При всей видимой традиционности риторики, при обилии стилистических и идеологических клише текст Пумпянского – явление весьма примечательное. Его можно рассматривать как очередное свидетельство характерного для военных лет «освобождения» художников, архитекторов etc. Приметы такого освобождения можно найти во множестве мемориальных проектов 1940-х – и в том вполне благосклонном приеме, который подобные предложения встречают у коллег, критики, архитектурного начальства. Хрестоматийные примеры включают работы А. Бурова и С. Сатунца, М. Гинзбурга и ряда других архитекторов. В этих проектах (да и во многих предложениях более скромного масштаба, напр., в проектах памятников жертвам блокады М. Шепилевского) налицо преемственность по отношению к послереволюционному модернизму – как если бы архитекторам не приходилось в течение предыдущего десятилетия, с начала 1930-х, вынужденно или добровольно «осваивать классическое наследие» и изобретать советскую классику. Эта преемственность нашла отражение и в формальном языке, и, напр., в использовании пространственных искусств как средства психологической манипуляции – поскольку именно в архитектуре модернизма психология была осознана в качестве инструмента зодчего. Впрочем, мемориальная сфера и в годы до начала Великой Отечественной давала архитекторам пространство для подобного «скрытого модернизма», свидетельством чему – многочисленные конкурсные проекты памятников в местах боев Финской войны.

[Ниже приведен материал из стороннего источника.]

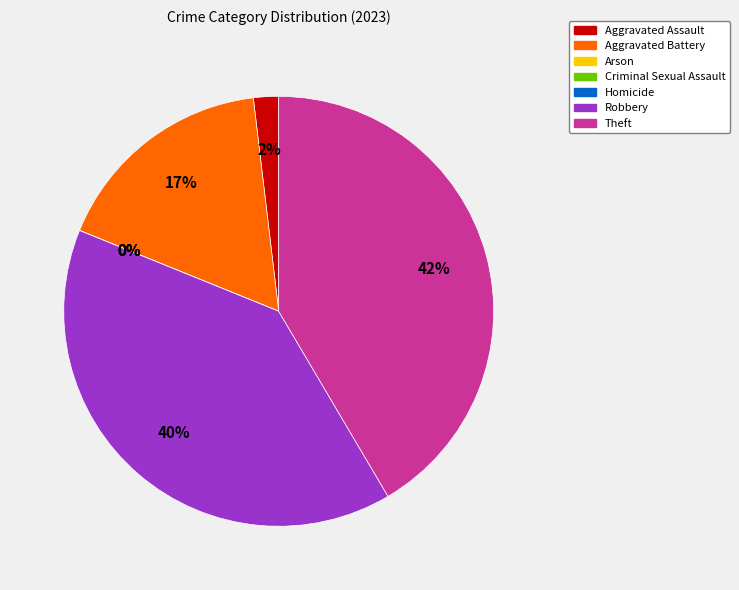

What is the largest slice in the pie chart?

Theft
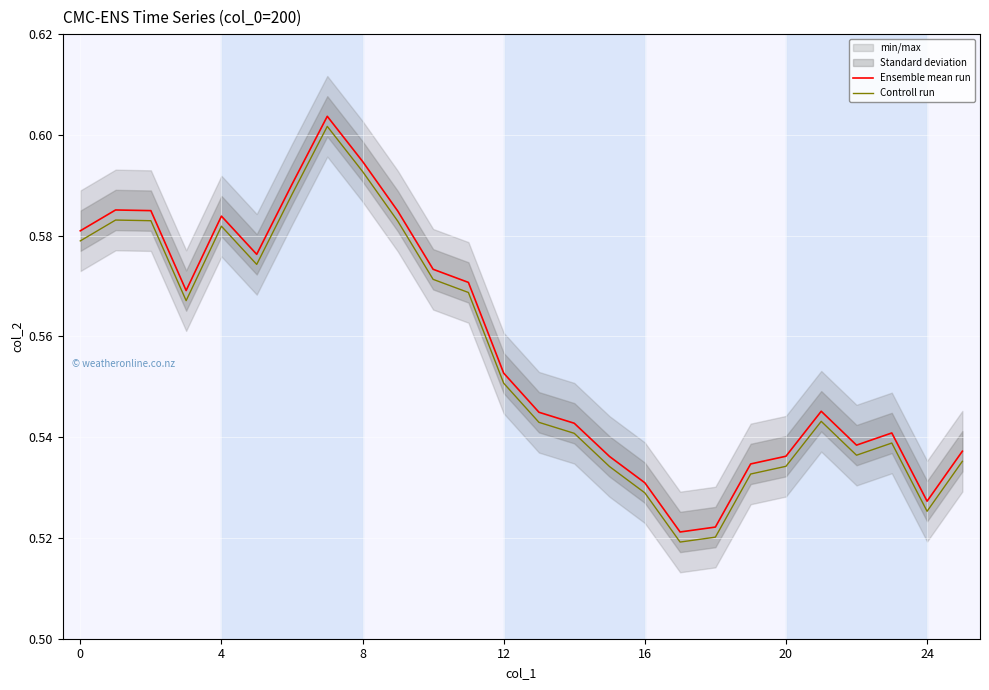

What is the value of the Controll run point at the 7th from the left?

0.6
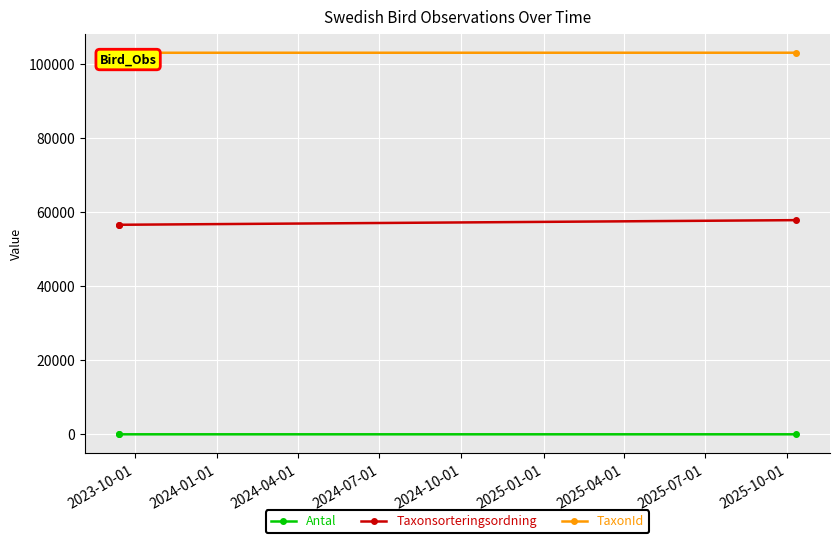

What is the value of the TaxonId point at the 3rd from the left?

103031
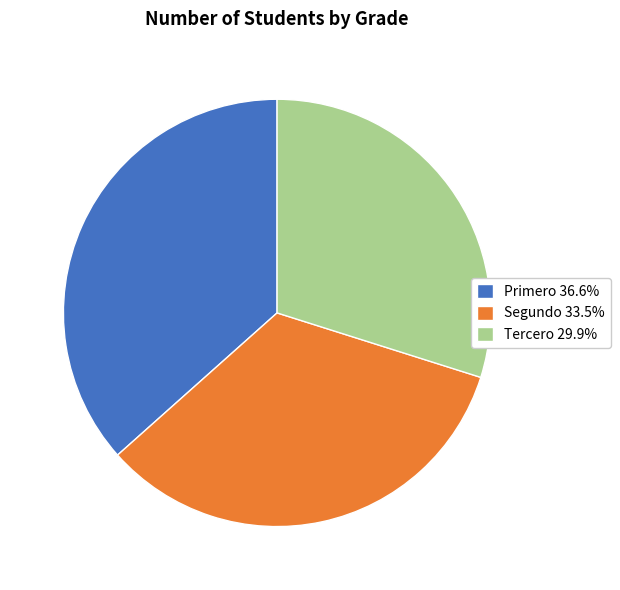

How many segments does this pie chart have?

3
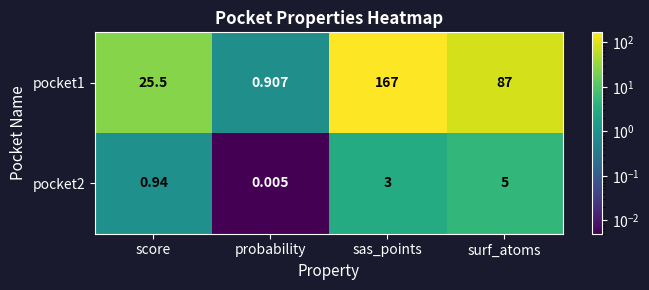

Which category has the highest value across all series?

sas_points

Проект Пумпянского несет и более очевидные следы модернистских пристрастий автора. Обратимся к последнему (то есть риторически едва ли не наиболее значимому), пятнадцатому тезису: «В заключение несколько слов о размерах и масштабе памятника. Значительность политической идеи и сложность замысла памятника могут породить неправильное представление о масштабе этого сооружения, как строительства параллельно Дворцу Советов, и тому подобным грандиозным постройкам. Подобная затея была бы с нашей стороны непростительной ошибкой. Необходимые размеры памятника, безусловно относящегося к разряду значительных и монументальных сооружений нашего города, все же вытекают и диктуются его назначением, как районного культурного центра. При плоском рельефе нашего города, он будет выделяться и господствовать над окружающей равниной – если его размеры будут соответствовать таким солидным, но не грандиозным сооружениям как, напр., комбинат в Щемиловке, как Дома культуры, как студенческий городок Политехнического Института и другие большие архитектурные комплексы, возникшие за последние годы в различных районах нашего города. Главное внимание строителей памятника должно быть обращено не на грандиозность размеров, а на художественное совершенство, идейную глубину, целесообразность и стилистическое единство памятника <…>»[132]. Выбор примеров едва ли можно назвать очевидным для начала 1940-х – скорее можно говорить о своеобразных стилистических сигналах, намеках, о попытке «реабилитации» конструктивистских построек.
Модернистский характер проекта находит отражение не только в ссылках на образцы ленинградского конструктивизма, не только в программе тотального жизнестроительства, оформления всех сторон жизни, во введении в ансамбль мемориала всех функций, вплоть до вполне бытовых и приземленных. Об этом же свидетельствует и отсутствие специального интереса к символической составляющей[133], к пространственным метафорам и простой изобразительной символике, столь характерным для эпохи; единственное и показательное исключение – «введение в условия проекта радиоантенны и маяка, ибо Советский Союз является и мощным рупором передовой культуры и маяком, который освещает путь народам всего мира, борющимся с фашизмом»[134]. Выбор здесь также вполне модернистский: антенны (разумеется, не замаскированные под шпили) были атрибутом множества конструктивистских проектов – достаточно упомянуть знаменитое предложение бр. Весниных для московского Дворца Труда (1922–23). Маяк был также весьма популярным сюжетом в архитектуре 1920–30-х (см., напр., конкурсные проекты маяка в Ленинградском торговом порту 1931 г. или маяка в Санто-Доминго).
Абсолютно противоположную логику отражает другой мемориальный замысел – предназначенный для Москвы «эскизный проект народного памятника “Победа”»[135] Т. И. Скрипника и С. В. Петрова. В пояснительной записке, датированной 28 января 1947, авторы указывают: «проект <…> составлен нами по собственной инициативе и преподносится товарищу Сталину, как наш скромный подарок к 9-му февраля 1947 года – дню Всенародного Праздника в честь Выборов в Верховный Совет РСФСР. Идея создания такого памятника возникла у нас еще в 1942 году, в условиях блокадной зимы в Ленинграде, когда мы носили военную форму и, как тысячи других наших сограждан, находясь на краю смерти от голода, вражеских обстрелов и бомбардировок, мечтали о светлых, радостных днях победы, – днях, которые должны возвратить счастливую жизнь миллионам. Такие дни настали 9-го мая и 3-го сентября 1945 года»[136].